Why is Terry Fox a rarity? Because he was an exceptional guy with an uplifting story, and because - by inspiration, good luck or higher purpose - he was blessed with the proverbial village of support. Hansen calls his friend the instrument of a dream. "The vision behind it is so captivating it doesn't always just depend on one individual." Alward says, in all seriousness: "You know, he's not dead, this is the strange thing. There's a much higher purpose to his life than just physical life and death. It's spiritual."

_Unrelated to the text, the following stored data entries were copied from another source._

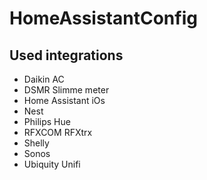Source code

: # HomeAssistantConfig

## Used integrations
* Daikin AC
* DSMR Slimme meter
* Home Assistant iOs
* Nest
* Philips Hue
* RFXCOM RFXtrx
* Shelly
* Sonos
* Ubiquity Unifi
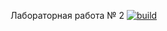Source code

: Лабораторная работа № 2 [![build](https://github.com/Meln1kIvan/RPBDiS_2/actions/workflows/dotnet.yml/badge.svg)](https://github.com/Meln1kIvan/RPBDiS_2/actions/workflows/dotnet.yml)
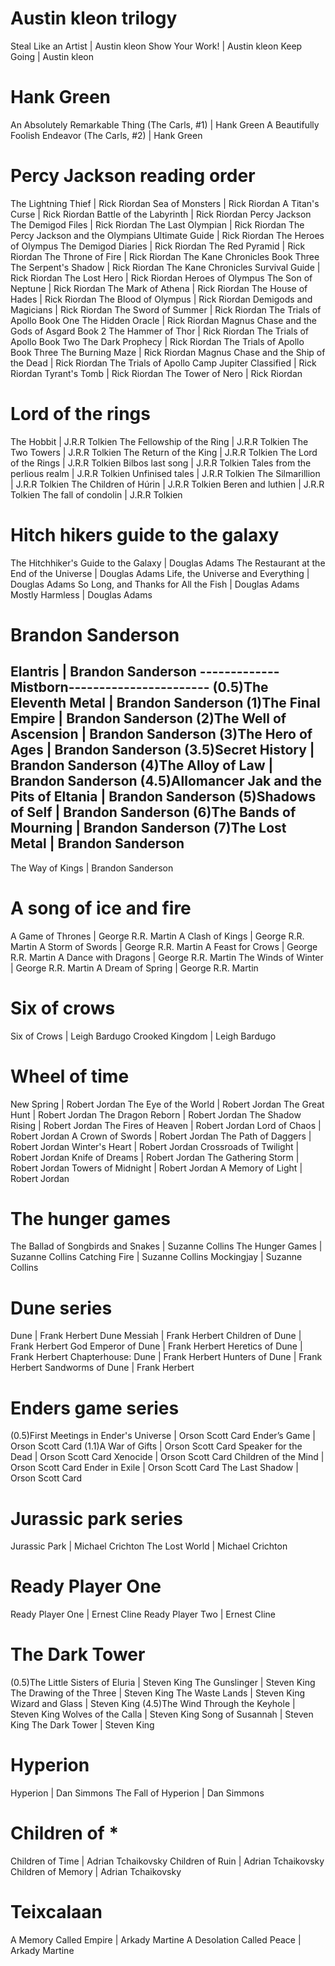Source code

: # Austin kleon trilogy
Steal Like an Artist | Austin kleon
Show Your Work! | Austin kleon
Keep Going | Austin kleon

# Hank Green
An Absolutely Remarkable Thing (The Carls, #1) | Hank Green
A Beautifully Foolish Endeavor (The Carls, #2) | Hank Green

# Percy Jackson reading order
The Lightning Thief | Rick Riordan
Sea of Monsters  | Rick Riordan
A Titan's Curse | Rick Riordan
Battle of the Labyrinth | Rick Riordan
Percy Jackson The Demigod Files | Rick Riordan
The Last Olympian | Rick Riordan
The Percy Jackson and the Olympians Ultimate Guide | Rick Riordan
The Heroes of Olympus The Demigod Diaries | Rick Riordan
The Red Pyramid | Rick Riordan
The Throne of Fire | Rick Riordan
The Kane Chronicles Book Three The Serpent's Shadow | Rick Riordan
The Kane Chronicles Survival Guide | Rick Riordan
The Lost Hero | Rick Riordan
Heroes of Olympus The Son of Neptune | Rick Riordan
The Mark of Athena | Rick Riordan
The House of Hades | Rick Riordan
The Blood of Olympus | Rick Riordan
Demigods and Magicians | Rick Riordan
The Sword of Summer | Rick Riordan
The Trials of Apollo Book One The Hidden Oracle | Rick Riordan
Magnus Chase and the Gods of Asgard Book 2 The Hammer of Thor | Rick Riordan
The Trials of Apollo Book Two The Dark Prophecy | Rick Riordan
The Trials of Apollo Book Three The Burning Maze | Rick Riordan
Magnus Chase and the Ship of the Dead | Rick Riordan
The Trials of Apollo Camp Jupiter Classified | Rick Riordan
Tyrant's Tomb | Rick Riordan
The Tower of Nero | Rick Riordan

# Lord of the rings
The Hobbit | J.R.R Tolkien
The Fellowship of the Ring | J.R.R Tolkien
The Two Towers | J.R.R Tolkien
The Return of the King | J.R.R Tolkien
The Lord of the Rings | J.R.R Tolkien
Bilbos last song | J.R.R Tolkien
Tales from the perlious realm | J.R.R Tolkien
Unfinised tales | J.R.R Tolkien
The Silmarillion | J.R.R Tolkien
The Children of Húrin | J.R.R Tolkien
Beren and luthien | J.R.R Tolkien
The fall of condolin | J.R.R Tolkien

# Hitch hikers guide to the galaxy
The Hitchhiker's Guide to the Galaxy | Douglas Adams
The Restaurant at the End of the Universe | Douglas Adams
Life, the Universe and Everything | Douglas Adams
So Long, and Thanks for All the Fish | Douglas Adams
Mostly Harmless | Douglas Adams

# Brandon Sanderson
Elantris | Brandon Sanderson
-------------Mistborn-----------------------
(0.5)The Eleventh Metal | Brandon Sanderson
(1)The Final Empire | Brandon Sanderson
(2)The Well of Ascension | Brandon Sanderson
(3)The Hero of Ages | Brandon Sanderson
(3.5)Secret History | Brandon Sanderson
(4)The Alloy of Law | Brandon Sanderson
(4.5)Allomancer Jak and the Pits of Eltania | Brandon Sanderson
(5)Shadows of Self | Brandon Sanderson
(6)The Bands of Mourning | Brandon Sanderson
(7)The Lost Metal | Brandon Sanderson
--------------------------------------------------
The Way of Kings | Brandon Sanderson

# A song of ice and fire
A Game of Thrones | George R.R. Martin
A Clash of Kings | George R.R. Martin
A Storm of Swords | George R.R. Martin
A Feast for Crows | George R.R. Martin
A Dance with Dragons | George R.R. Martin
The Winds of Winter | George R.R. Martin
A Dream of Spring | George R.R. Martin

# Six of crows
Six of Crows | Leigh Bardugo
Crooked Kingdom | Leigh Bardugo

# Wheel of time
New Spring | Robert Jordan
The Eye of the World | Robert Jordan
The Great Hunt | Robert Jordan
The Dragon Reborn | Robert Jordan
The Shadow Rising | Robert Jordan
The Fires of Heaven | Robert Jordan
Lord of Chaos | Robert Jordan
A Crown of Swords | Robert Jordan
The Path of Daggers | Robert Jordan
Winter's Heart | Robert Jordan
Crossroads of Twilight | Robert Jordan
Knife of Dreams | Robert Jordan
The Gathering Storm | Robert Jordan
Towers of Midnight | Robert Jordan
A Memory of Light | Robert Jordan

# The hunger games
The Ballad of Songbirds and Snakes | Suzanne Collins
The Hunger Games | Suzanne Collins
Catching Fire | Suzanne Collins
Mockingjay | Suzanne Collins

# Dune series
Dune | Frank Herbert
Dune Messiah | Frank Herbert
Children of Dune | Frank Herbert
God Emperor of Dune | Frank Herbert
Heretics of Dune | Frank Herbert
Chapterhouse: Dune | Frank Herbert
Hunters of Dune | Frank Herbert
Sandworms of Dune | Frank Herbert

# Enders game series
(0.5)First Meetings in Ender's Universe | Orson Scott Card
Ender’s Game | Orson Scott Card
(1.1)A War of Gifts | Orson Scott Card
Speaker for the Dead | Orson Scott Card
Xenocide | Orson Scott Card
Children of the Mind | Orson Scott Card
Ender in Exile | Orson Scott Card
The Last Shadow | Orson Scott Card

# Jurassic park series
Jurassic Park | Michael Crichton
The Lost World | Michael Crichton

# Ready Player One
Ready Player One | Ernest Cline
Ready Player Two | Ernest Cline

# The Dark Tower
(0.5)The Little Sisters of Eluria | Steven King
The Gunslinger | Steven King
The Drawing of the Three | Steven King
The Waste Lands | Steven King
Wizard and Glass | Steven King
(4.5)The Wind Through the Keyhole | Steven King
Wolves of the Calla | Steven King
Song of Susannah | Steven King
The Dark Tower | Steven King

# Hyperion
Hyperion | Dan Simmons
The Fall of Hyperion | Dan Simmons

# Children of *
Children of Time | Adrian Tchaikovsky
Children of Ruin | Adrian Tchaikovsky
Children of Memory | Adrian Tchaikovsky

# Teixcalaan
A Memory Called Empire | Arkady Martine
A Desolation Called Peace | Arkady Martine
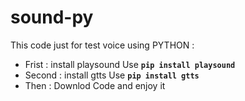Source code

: # sound-py
This code just for test voice using PYTHON :
- Frist : install playsound
Use **`pip install playsound`**
- Second : install gtts
Use **`pip install gtts`**
- Then : Downlod Code and enjoy it 
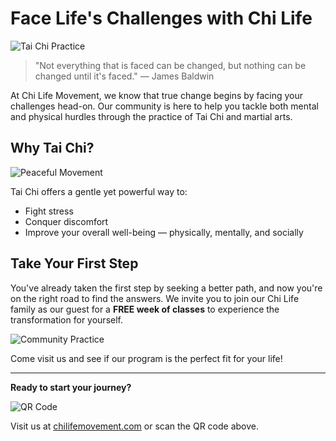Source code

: # Face Life's Challenges with Chi Life

![Tai Chi Practice](https://images.pexels.com/photos/4056723/pexels-photo-4056723.jpeg?auto=compress&cs=tinysrgb&w=800)

> "Not everything that is faced can be changed, but nothing can be changed until it's faced." 
> — James Baldwin

At Chi Life Movement, we know that true change begins by facing your challenges head-on. Our community is here to help you tackle both mental and physical hurdles through the practice of Tai Chi and martial arts.

## Why Tai Chi?

![Peaceful Movement](https://images.pexels.com/photos/4662438/pexels-photo-4662438.jpeg?auto=compress&cs=tinysrgb&w=800)

Tai Chi offers a gentle yet powerful way to:
- Fight stress
- Conquer discomfort  
- Improve your overall well-being — physically, mentally, and socially

## Take Your First Step

You've already taken the first step by seeking a better path, and now you're on the right road to find the answers. We invite you to join our Chi Life family as our guest for a **FREE week of classes** to experience the transformation for yourself.

![Community Practice](https://images.pexels.com/photos/4662435/pexels-photo-4662435.jpeg?auto=compress&cs=tinysrgb&w=800)

Come visit us and see if our program is the perfect fit for your life!

---

**Ready to start your journey?**

![QR Code](https://api.qrserver.com/v1/create-qr-code/?size=150x150&data=https://chilifemovement.com/)

Visit us at [chilifemovement.com](https://chilifemovement.com/) or scan the QR code above.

The Foxes have rejected ideas, from blue jean companies to hamburger chains, that would have raised millions. Always, they ask, "What would Terry do?" And so they often say no, because the difficult thing is what Terry did. "The family," says Vigars, the public relations man, "has kept it pure."

Terry Fox was a relentless guy, blessed with a stubborn family and uncompromising friends, and that is the magic of this man. He ran into the wind, and they have followed. And maybe it's true - as they all seem to believe in various ways - that he continues to blaze a trail as long and hard and true as the Trans-Canada Highway.